L’americano Scott Kelly e il cosmonauta Mikhail Kornienko sono atterrati alle 4 e 32 (ora italiana) di mercoledì 2 marzo 2016 nelle steppe del Kazakstan, portando a termine la One Year Mission, durata per l’esattezza 340 giorni a bordo della stazione spaziale internazionale e dedicata alla comprensione delle reazioni del corpo umano nell’ambiente spaziale con l’obiettivo di ridurre sempre più i rischi per gli astronauti impegnati nelle future missioni di esplorazione verso Marte. “Kelly è stato il primo astronauta americano a passare un anno nello spazio – ha dichiarato l’amministratore della NASA, Charles Bolden – e il suo contributo ha reso l’esplorazione umana di Marte più vicina”. Kelly e Kornienko erano partiti dal cosmodromo di Baikonour in Kazakstan il 28 marzo dello scorso anno a bordo dell’Expedition 43. Kelly, che ha tenuto la sua ultima inflight call dalla ISS,lo scorso 25 febbraio, ha dichiarato di sentirsi un privilegiato poiché ha potuto lavorare per un lungo periodo in una struttura scientifica unica al mondo: ”Da qui ti rendi conto dell’impatto dell’inquinamento sul nostro pianeta e quando sarò a casa spero di poter fare di più per aiutare a proteggere l’ambiente”.
Com’è noto, Scott Kelly ha un fratello gemello, Mark Kelly, anche lui astronauta. Ciò consentirà di utilizzare gli studi fisiologici compiuti nei 365 giorni a bordo della Stazione Spaziale per comparare i dati riferiti singolarmente ai due gemelli, al fine di identificare eventuali piccoli cambiamenti causati dalla microgravità. La One Year Mission prevedeva sette aree di studio: funzionale, salute comportamentale, disabilità visive, metabolismo, prestazioni fisiche, microbica e fattori umani per un totale di 400 esperimenti effettuati con decine di ore di sperimentazioni nei laboratori della ISS e sugli astronauti stessi. Kelly ha anche assistito alla fioritura delle zinnie nella “serra cosmica”– la facility Veggie – l’8 gennaio scorso un esperimento ideato per verificare il comportamento delle piante da fiore in condizioni di microgravità, soprattutto in rapporto a paramenti ambientali di particolare criticità come l’illuminazione, e per studiare le modalità di conservazione dei semi in orbita.

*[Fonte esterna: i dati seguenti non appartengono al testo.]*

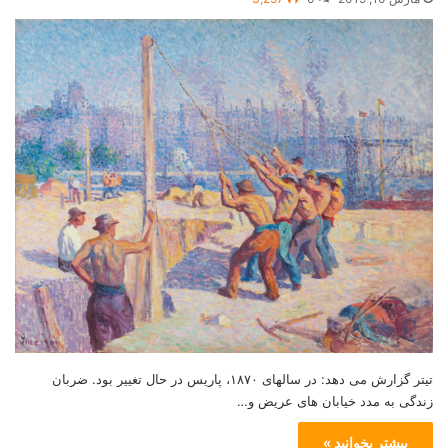
تیتر گزارش می دهد: در سالهای ۱۸۷۰، پاریس در حال تغییر بود. ضربان
زندگی به مدد خیابان های عریض و…
بیشتر بخوانید »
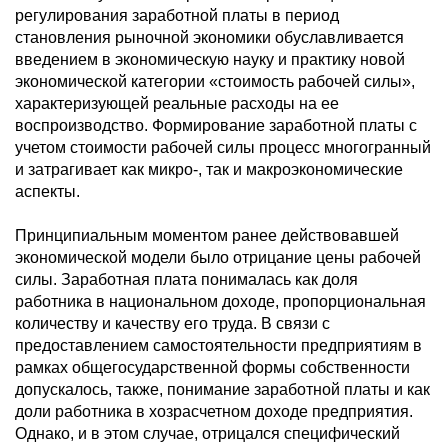
регулирования заработной платы в период
становления рыночной экономики обуславливается
введением в экономическую науку и практику новой
экономической категории «стоимость рабочей силы»,
характеризующей реальные расходы на ее
воспроизводство. Формирование заработной платы с
учетом стоимости рабочей силы процесс многогранный
и затрагивает как микро-, так и макроэкономические
аспекты.
Принципиальным моментом ранее действовавшей
экономической модели было отрицание цены рабочей
силы. Заработная плата понималась как доля
работника в национальном доходе, пропорциональная
количеству и качеству его труда. В связи с
предоставлением самостоятельности предприятиям в
рамках общегосударственной формы собственности
допускалось, также, понимание заработной платы и как
доли работника в хозрасчетном доходе предприятия.
Однако, и в этом случае, отрицался специфический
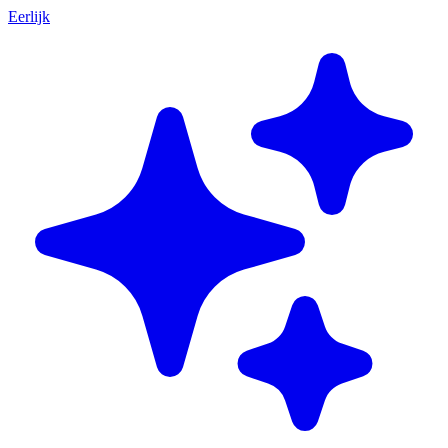
Eerlijk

Il 2 febbraio l’astronauta americano ha attivato per la prima volta la Portable on Board Printer la stampante tridimensionale progettata e realizzata in Italia che ha l’obiettivo di creare pezzi di ricambio e strumenti di lavoro direttamente in orbita. Una missione ricca di successi scientifici che fanno ben sperare per il futuro dell’esplorazione umana nello spazio: ”Cio’ che abbiamo fatto dimostra che possiamo superare le sfide. Se possiamo sognarlo, possiamo farlo, se lo vogliamo veramente – ha concluso l’astronauta – una delle sfide più difficili da superare, anche in vista delle missioni su Marte è quella psicologica, il dover stare isolati e lontani dalle persone a cui si vuol bene, ma è una cosa che possiamo affrontare”.